Washing your hands with only water does not kill germs, but it does physically remove a significant portion of them. In one controlled study, rinsing with water alone reduced bacterial contamination from 44% to 23%, cutting the presence of bacteria on hands roughly in half. Soap and water performed better, bringing that number down to 8%. So water-only washing helps, but it’s not a substitute for soap when soap is available.
How Water Removes Germs Without Killing Them
Neither plain soap nor water actually kills most germs on your hands. What both do is remove them mechanically. Running water loosens dirt and microorganisms from the skin’s surface, and the physical motion of rubbing your hands together helps dislodge them. The rinse then carries those loosened particles down the drain.
Soap adds a chemical advantage: its surfactants act like tiny magnets that grab onto oils, dirt, and microbes that cling to your skin. Your hands are naturally coated in oils, and many germs sit embedded in that oily layer. Water alone can’t dissolve oil effectively, which is why a water-only rinse leaves behind a larger share of contamination. Soap lifts that oily layer off the skin and suspends the germs in water so they wash away. The CDC notes that people also tend to scrub more thoroughly when using soap, which adds a secondary mechanical benefit.
How Much Better Is Soap?
The gap between water-only and soap-and-water washing is real but varies depending on what you’re trying to remove. For bacteria, soap clearly wins. In a study where volunteers contaminated their hands with fecal bacteria, water alone left 23% of samples still positive for bacteria. Soap and water dropped that to 8%. For one specific type of gut bacteria (Enterococcus), the difference was even more dramatic: 15% of samples remained positive after water-only washing versus just 3% with soap.
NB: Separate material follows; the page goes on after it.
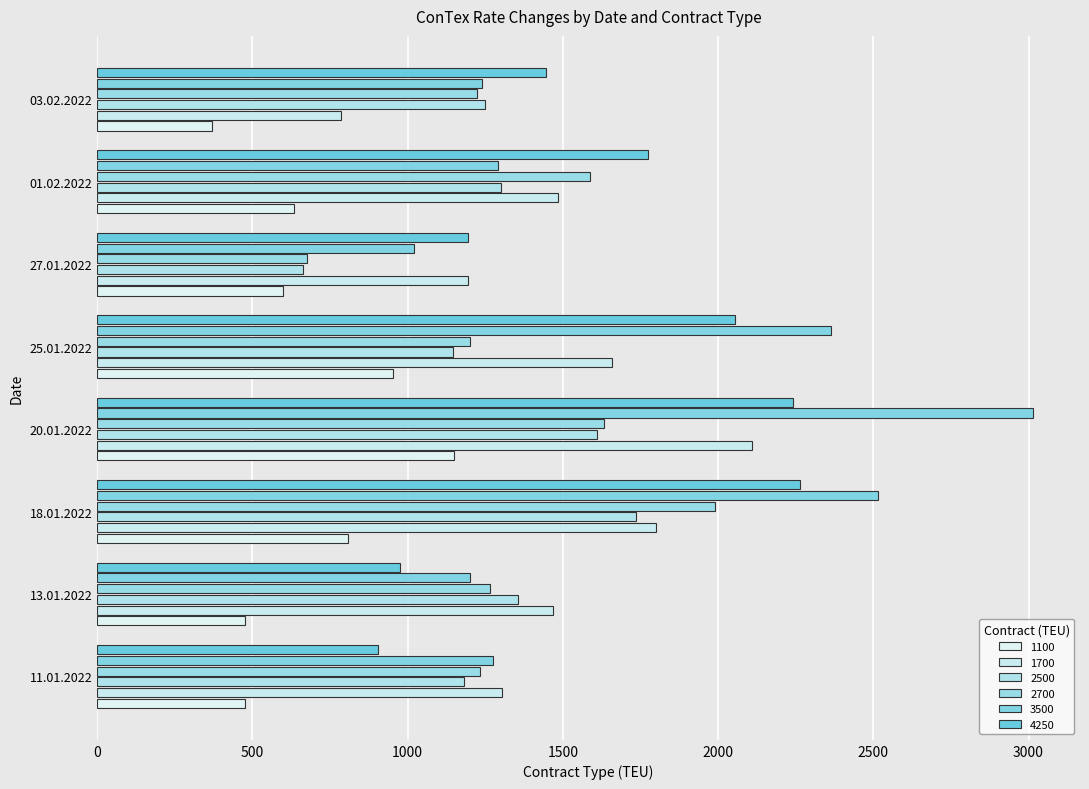

The value of 4250 at 18.01.2022 is 2265. True or false?

True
For viruses, the picture is more nuanced. A study testing both enveloped viruses (the type with a fatty outer shell, like influenza and coronaviruses) and non-enveloped viruses (hardier types without that shell) found that washing with water only for 20 seconds produced germ removal rates statistically similar to soap and water for both virus types. The researchers found no significant difference between the methods. This suggests that for viruses, the mechanical action of rubbing and rinsing may matter more than the soap itself.
That said, this was a controlled lab study. In real-world conditions, where hands may be visibly soiled, greasy, or heavily contaminated, soap’s ability to cut through oils likely provides a more consistent and reliable clean.
Water Temperature Does Not Matter
If you’ve ever cranked the faucet to hot thinking it would help kill germs, the evidence says otherwise. Multiple studies have tested hand washing at temperatures ranging from about 40°F to 130°F and found no difference in how many germs were removed. This held true with both plain soap and antibacterial soap.
The reason is simple math. Common bacteria like E. coli and Salmonella survive at temperatures up to 131°F for over ten minutes. Staph bacteria need 50-plus minutes at 140°F to be eliminated. Water hot enough to kill these organisms in a reasonable time frame would cause severe burns within seconds. A 2013 review concluded that warm water should not be recommended for its germ-killing properties, a position echoed by the World Health Organization.
Cold water works just as well as warm water for hand washing. Use whatever temperature is comfortable.
When Water Alone Is Your Best Option
If you’re somewhere without soap, washing with water is still worth doing. Reducing bacterial contamination by roughly half is a meaningful improvement over not washing at all, especially before eating or after using the bathroom. The key is to wash thoroughly: rub all surfaces of your hands, including between your fingers and under your nails, for at least 20 seconds under running water.
Duration matters more for some germs than others. Research found that cutting wash time short had no effect on removal of enveloped viruses but did reduce the removal of non-enveloped viruses. So if water is all you have, a longer, more vigorous scrub partially compensates for the lack of soap.
What About Hand Sanitizer?
Alcohol-based hand sanitizer is often suggested as a backup when soap and water aren’t available. It works well against enveloped viruses (the category that includes flu and COVID), but lab testing shows it is not effective against non-enveloped viruses like norovirus. Water-only washing, by contrast, showed similar removal rates for both virus types. So in situations where norovirus or similar hardy pathogens are a concern, even a water-only rinse may outperform hand sanitizer.
For everyday use, soap and water remains the gold standard. Antibacterial soap offers no additional benefit for consumers over regular plain soap, according to the CDC. The surfactant action of any soap, combined with 20 seconds of rubbing and rinsing, is the most reliable way to get your hands clean.